China Insists, Without Evidence: Wuhan Not ‘Definite Birthplace’ of Pandemic

Workers wearing facemasks make a barbecue at a market in Wuhan, in China's central Hubei p
NOEL CELIS/AFP via Getty

Chinese state media outlets published several reports on Tuesday and Wednesday hinting at a foreign, Western origin for the Chinese coronavirus, including confirmation of cases in California in February and remarks by a New Jersey mayor who said he felt sick last year.

Chinese authorities confirmed in January that the Chinese coronavirus originated at a wild meat and seafood market in Wuhan, central China, where the first cases of the virus were also documented. Documents obtained by journalists indicate Chinese doctors identified the first Chinese coronavirus case on November 17, 2019. Yet the Global Times and People’s Daily, two government-run outlets, insisted that cases documented in the West much later show that Wuhan is not the “definite birthplace” of the virus.

The Global Times published a story on Tuesday highlighting the discovery of a French patient carrying the virus on December 27, over a month after leaked Chinese documents say Wuhan confirmed its first case. Calling it a “stunning scientific find,” the Times insisted that this was proof that the origin location of the Chinese coronavirus was “still a mystery.”

“Earlier, in Santa Clara County, California, local physicians announced that an autopsy confirmed the first coronavirus death in the populous US state happened on February 6,” the Times insisted. “Like what were ascertained or known to date, China’s Wuhan city was on the same timeline as California and Paris reporting the mysterious disease.”

Residents in Wuhan told journalists in early reports that they were aware of a contagious disease spreading in late 2019, placing Wuhan far ahead of the timelines that places like California and France were witnessing.

The Global Times also continued its campaign against Secretary of State Mike Pompeo, who said in an interview on Sunday that “enormous evidence” exists linking not just the city of Wuhan, but the Wuhan Institute of Virology – a biological laboratory that has spent years studying highly contagious coronaviruses – with the current pandemic.

“The U.S. President Donald Trump’s administration, including Pompeo, keep spreading lies and misleading domestic and international audiences without any evidence to prove their suspicion,” the Global Times proclaimed, using the fact that most scientific studies concur that the Chinese coronavirus occurred naturally to attempt to discredit Pompeo’s comments. Pompeo has not accused the Wuhan Institute of Virology of genetically modifying a coronavirus to create the pathogen currently fueling the pandemic.

The People’s Daily, the official newspaper of the Communist Party of China, attempted to corroborate the allegation that Wuhan was not the origin location of the Chinese coronavirus on Wednesday by reprinting remarks by the mayor of Belleville, New Jersey, who recently tested positive for antibodies against the virus, meaning he had at one point been infected.

House Oversight Committee / YouTube

Mayor Michael Melham said that he experienced fevers, chills, and other telltale signs of the Chinese coronavirus in November; he did not travel to China or come into contact with anyone recently traveling to China that he knew of, though he did attend a conference at the time.
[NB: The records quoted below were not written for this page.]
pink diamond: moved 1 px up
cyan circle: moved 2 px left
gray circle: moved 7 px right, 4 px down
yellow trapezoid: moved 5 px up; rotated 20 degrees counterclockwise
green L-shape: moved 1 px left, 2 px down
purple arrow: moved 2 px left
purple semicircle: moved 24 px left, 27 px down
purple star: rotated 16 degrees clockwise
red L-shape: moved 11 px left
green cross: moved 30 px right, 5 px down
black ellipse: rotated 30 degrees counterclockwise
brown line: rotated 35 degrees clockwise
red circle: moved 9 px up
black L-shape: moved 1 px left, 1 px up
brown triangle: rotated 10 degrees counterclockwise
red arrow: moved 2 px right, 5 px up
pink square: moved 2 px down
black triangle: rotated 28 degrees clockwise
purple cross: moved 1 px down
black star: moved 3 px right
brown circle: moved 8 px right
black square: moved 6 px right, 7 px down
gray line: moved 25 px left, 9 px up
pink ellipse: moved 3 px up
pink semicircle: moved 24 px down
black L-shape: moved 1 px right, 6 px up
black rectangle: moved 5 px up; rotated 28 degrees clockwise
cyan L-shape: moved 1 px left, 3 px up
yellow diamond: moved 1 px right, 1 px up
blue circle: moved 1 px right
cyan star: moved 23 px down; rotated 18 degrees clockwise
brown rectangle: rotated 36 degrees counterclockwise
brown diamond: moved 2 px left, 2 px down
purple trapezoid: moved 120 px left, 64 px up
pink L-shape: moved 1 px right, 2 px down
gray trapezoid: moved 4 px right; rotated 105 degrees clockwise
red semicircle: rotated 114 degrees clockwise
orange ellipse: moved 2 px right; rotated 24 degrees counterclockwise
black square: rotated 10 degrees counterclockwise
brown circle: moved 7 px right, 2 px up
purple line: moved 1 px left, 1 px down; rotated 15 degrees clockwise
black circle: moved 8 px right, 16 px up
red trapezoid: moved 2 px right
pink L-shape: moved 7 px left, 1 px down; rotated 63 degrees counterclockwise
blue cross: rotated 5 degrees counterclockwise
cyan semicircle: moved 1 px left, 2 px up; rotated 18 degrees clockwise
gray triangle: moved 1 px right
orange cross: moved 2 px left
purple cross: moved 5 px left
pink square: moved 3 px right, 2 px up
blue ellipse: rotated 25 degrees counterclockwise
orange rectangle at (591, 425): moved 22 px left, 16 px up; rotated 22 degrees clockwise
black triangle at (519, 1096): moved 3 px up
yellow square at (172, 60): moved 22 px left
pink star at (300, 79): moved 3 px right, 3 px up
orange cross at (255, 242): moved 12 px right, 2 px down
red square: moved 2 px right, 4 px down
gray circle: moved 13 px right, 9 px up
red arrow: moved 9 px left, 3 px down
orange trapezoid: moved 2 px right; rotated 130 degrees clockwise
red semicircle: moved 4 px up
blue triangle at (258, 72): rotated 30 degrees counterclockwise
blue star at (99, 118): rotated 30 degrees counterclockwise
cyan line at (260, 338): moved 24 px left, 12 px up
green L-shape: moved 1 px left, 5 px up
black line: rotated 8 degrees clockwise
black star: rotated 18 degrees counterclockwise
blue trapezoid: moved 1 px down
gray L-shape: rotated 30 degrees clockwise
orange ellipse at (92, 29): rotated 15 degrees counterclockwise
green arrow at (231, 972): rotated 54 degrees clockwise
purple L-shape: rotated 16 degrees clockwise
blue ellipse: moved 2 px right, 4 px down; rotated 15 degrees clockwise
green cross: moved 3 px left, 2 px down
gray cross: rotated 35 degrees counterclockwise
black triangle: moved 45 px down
The conference occurred in November 21, after the Chinese documents revealed the first Chinese case to have been confirmed in Wuhan.

China’s repeated rejections of all evidence that indicate the virus originated in Wuhan contradict the declarative assertions from Chinese scientists in January insisting the virus came from a Wuhan seafood market.

“The origin of the new coronavirus is the wildlife sold illegally in a Wuhan seafood market,” Gao Fu, director of China Center for Disease Control and Prevention, said that month.

“The outbreak was initially detected in a seafood market, but was localized,” Chinese professor Yang Zhanqiu told the Global Times in January.

The People’s Daily published an article on January 27 titled “Experts Confirm Wuhan Seafood Market Was Source of Novel Coronavirus.”

“China Center for Disease Control reported on Sunday that 33 out of the 585 samples collected from the seafood market tested positive for the new strain of coronavirus which caused the pneumonia outbreak in Wuhan,” the article read. “The virus was confirmed to have come from the wildlife sold at the market.”

On January 23, a group of Chinese scientists published a study claiming the virus originated in a Chinese species of snake – another claim later dismissed, as scientists now believe the animal where the virus originated was likely a bat or pangolin, a type of anteater.

Chinese scientists later published a report claiming that the virus had not originated in the Wuhan. As Chinese authorities immediately shut down the market and “disinfected” it, it is impossible for independent scientific researchers to conduct their own studies on the claim.

In January, state media outlets were insisting that the outbreak in Wuhan was “no cause for panic” and that no evidence existed that the virus was contagious, contradicting Wuhan doctors witnessing the outbreak first-hand.

Chinese police arrested and reprimanded eight individuals early during the outbreak for sharing information online about the virus, including safety tips for preventing the spread of a contagious disease like wearing masks and washing one’s hands.